Maybe it's becuase my supervisor at Peace Corps told me point blank that I would be missing out on a lot by leaving so soon after training that I'm feeling so guilty. I know in my heart of hearts that she is most definitely right-- but I wouldn't have asked to take this trip if I didn't already count the cost. I've always had this thing for authority, I respect it. I thrive off of it. I need to know that my superiors trust me in order to be the best that I can be. And the darndest thing is-- I think I could be a damn good peace corps volunteer if I can feel that I am trusted by my superiors! That's all I need to keep my emotional head above the water. I just need to know that the Peace Corps trusts me. I just need to know... it eats away at me at night to think that my superiors may feel that I am foolish or untrustworthy,
And finally-- the daily call to action.
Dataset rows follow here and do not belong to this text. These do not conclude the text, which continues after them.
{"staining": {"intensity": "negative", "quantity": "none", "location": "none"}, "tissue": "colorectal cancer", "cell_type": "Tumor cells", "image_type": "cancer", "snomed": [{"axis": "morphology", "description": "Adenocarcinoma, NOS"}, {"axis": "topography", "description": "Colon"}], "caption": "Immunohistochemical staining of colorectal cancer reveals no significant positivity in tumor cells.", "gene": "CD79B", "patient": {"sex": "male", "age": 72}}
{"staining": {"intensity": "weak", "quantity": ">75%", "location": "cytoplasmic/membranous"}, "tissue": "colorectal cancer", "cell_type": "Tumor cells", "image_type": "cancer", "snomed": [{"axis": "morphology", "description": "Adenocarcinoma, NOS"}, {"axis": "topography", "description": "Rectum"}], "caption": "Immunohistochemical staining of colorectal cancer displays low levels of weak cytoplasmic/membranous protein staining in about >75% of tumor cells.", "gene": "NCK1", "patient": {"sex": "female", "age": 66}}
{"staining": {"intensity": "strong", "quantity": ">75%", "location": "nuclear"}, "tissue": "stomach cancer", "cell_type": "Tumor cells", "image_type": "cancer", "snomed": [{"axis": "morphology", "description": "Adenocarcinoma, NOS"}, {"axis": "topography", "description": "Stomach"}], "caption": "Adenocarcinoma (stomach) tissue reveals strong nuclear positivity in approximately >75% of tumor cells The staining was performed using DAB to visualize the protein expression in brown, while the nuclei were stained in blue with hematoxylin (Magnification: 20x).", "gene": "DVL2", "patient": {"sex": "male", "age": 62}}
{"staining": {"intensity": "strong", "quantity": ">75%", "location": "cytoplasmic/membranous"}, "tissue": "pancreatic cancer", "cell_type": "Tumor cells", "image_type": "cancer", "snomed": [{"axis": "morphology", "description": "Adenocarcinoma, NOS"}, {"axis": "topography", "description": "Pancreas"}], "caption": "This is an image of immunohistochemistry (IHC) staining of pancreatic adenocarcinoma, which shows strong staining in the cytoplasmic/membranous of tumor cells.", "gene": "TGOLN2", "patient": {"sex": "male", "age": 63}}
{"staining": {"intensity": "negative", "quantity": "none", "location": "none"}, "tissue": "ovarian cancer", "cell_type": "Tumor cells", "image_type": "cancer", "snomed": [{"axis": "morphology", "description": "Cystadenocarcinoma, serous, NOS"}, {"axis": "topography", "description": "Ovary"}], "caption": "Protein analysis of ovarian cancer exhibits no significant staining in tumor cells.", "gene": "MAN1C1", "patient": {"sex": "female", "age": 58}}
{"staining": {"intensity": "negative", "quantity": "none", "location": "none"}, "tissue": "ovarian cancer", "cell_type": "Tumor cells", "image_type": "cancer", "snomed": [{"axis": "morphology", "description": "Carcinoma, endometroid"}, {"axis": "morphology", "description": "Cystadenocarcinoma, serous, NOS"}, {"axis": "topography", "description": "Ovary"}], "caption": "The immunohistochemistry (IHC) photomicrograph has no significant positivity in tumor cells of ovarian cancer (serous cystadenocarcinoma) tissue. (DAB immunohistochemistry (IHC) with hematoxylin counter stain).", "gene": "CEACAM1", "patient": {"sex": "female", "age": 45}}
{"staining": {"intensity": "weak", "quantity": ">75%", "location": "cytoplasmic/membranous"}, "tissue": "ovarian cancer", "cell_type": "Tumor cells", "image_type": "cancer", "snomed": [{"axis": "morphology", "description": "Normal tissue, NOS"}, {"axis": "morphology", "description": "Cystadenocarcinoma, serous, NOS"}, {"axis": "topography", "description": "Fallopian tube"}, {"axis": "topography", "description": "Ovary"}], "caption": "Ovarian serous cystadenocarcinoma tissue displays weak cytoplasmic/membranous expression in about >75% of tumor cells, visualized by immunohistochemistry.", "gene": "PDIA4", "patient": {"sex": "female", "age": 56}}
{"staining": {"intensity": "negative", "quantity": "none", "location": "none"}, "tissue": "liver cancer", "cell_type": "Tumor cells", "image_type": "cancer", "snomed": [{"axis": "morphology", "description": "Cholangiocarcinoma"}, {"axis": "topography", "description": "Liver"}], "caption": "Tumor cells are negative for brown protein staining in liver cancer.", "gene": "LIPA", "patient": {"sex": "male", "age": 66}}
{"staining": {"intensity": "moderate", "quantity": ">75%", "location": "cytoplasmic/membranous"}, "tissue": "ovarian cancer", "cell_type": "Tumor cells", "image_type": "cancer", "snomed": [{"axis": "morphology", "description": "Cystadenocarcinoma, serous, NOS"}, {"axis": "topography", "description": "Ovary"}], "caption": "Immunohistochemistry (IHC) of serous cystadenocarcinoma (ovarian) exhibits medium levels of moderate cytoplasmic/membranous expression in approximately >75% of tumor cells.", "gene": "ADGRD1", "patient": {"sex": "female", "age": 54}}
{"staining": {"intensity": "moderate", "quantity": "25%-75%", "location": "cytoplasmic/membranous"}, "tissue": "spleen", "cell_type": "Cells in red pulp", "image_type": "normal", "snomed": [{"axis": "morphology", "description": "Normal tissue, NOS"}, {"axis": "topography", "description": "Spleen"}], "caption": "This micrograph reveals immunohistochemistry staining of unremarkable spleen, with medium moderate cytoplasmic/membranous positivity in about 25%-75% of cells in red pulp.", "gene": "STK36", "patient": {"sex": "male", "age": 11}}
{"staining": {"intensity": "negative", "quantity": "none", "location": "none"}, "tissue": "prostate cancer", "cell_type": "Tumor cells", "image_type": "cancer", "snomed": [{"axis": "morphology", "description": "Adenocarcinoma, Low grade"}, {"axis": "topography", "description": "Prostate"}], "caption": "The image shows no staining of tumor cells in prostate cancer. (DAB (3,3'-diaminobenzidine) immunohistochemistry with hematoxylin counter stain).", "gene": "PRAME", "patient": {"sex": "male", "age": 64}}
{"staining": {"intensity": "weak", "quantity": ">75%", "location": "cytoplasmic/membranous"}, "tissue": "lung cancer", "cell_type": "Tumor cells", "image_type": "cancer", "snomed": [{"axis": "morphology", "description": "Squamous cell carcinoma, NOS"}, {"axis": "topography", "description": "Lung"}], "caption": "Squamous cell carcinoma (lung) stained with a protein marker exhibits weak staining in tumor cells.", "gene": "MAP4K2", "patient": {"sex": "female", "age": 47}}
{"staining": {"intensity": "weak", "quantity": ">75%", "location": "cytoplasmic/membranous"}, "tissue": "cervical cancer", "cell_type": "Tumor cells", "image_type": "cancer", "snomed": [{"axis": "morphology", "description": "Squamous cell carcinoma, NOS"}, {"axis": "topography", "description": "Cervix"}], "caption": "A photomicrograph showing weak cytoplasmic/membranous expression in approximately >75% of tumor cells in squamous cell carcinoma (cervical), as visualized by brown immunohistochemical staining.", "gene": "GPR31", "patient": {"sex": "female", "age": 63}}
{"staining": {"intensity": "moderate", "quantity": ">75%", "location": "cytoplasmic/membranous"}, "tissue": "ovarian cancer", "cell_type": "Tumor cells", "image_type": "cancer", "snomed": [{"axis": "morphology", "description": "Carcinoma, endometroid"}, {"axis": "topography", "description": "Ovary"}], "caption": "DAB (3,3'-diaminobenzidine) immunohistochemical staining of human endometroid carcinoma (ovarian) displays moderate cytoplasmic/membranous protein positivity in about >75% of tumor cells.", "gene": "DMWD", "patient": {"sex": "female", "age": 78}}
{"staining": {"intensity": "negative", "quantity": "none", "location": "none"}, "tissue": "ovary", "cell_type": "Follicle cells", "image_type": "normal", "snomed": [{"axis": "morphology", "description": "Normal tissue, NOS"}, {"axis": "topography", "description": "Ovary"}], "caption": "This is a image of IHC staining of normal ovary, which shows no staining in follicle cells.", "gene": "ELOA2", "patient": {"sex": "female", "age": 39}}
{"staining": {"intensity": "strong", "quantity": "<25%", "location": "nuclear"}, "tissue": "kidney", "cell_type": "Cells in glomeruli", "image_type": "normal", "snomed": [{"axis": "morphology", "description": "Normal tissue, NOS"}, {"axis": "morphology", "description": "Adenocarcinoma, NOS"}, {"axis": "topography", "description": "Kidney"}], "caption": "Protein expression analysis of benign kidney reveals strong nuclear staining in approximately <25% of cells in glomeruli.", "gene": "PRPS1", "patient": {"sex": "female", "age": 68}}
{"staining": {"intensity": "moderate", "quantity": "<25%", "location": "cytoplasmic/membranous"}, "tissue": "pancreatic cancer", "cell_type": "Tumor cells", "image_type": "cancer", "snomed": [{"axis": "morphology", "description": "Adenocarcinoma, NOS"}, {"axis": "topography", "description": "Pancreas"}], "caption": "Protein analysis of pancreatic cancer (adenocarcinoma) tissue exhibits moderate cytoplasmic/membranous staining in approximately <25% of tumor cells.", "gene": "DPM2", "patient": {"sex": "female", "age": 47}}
For those of you who want to help me out, letters, packages, episodes of 30 rock are great-- BUT this is the exciting part-- very soon, if things go alright within the next couple of weeks, I will be issuing a request for donations to build our youth center. The youth center may cost upwards of a couple thousand dollars, but I've identified this need, I've gathered plenty of support, I'm on the edge of identifying a steering committee, a designer, and a builder-- and once inspired, I will have a very elegant article of prose explaining the purpose and the dire need of the youth center for the children of New Xade who make me hold back tears on a daily basis.
I wish you could all be here with me to experience the joys and the pains of New Xade... and the odd emotion of joy and pain felt simultaneously for the same moment. The children here bring me so much joy-- and yet when I am with them, I feel pain, sadness, frustration, anger. Maybe I have too much empathy and when I hear stories of their woes from their parents, caretakers, teachers, and social workers, it's too much for me to handle. But there is still peace here, New Xade still brings me peace, despite the woes-- even though there are many.
Sending you my love from Africa. And reminding myself that it is indeed a privelage and an honor to be part of the Peace Corps here,
p.s. fridge has been out now for 3 days. tonight's dinner: a can of corn. and surprisingly, I'm loving it-- bah dah bap bap baaaaah (that's supposed to be the mcdonald's ditty-- do they still do that?)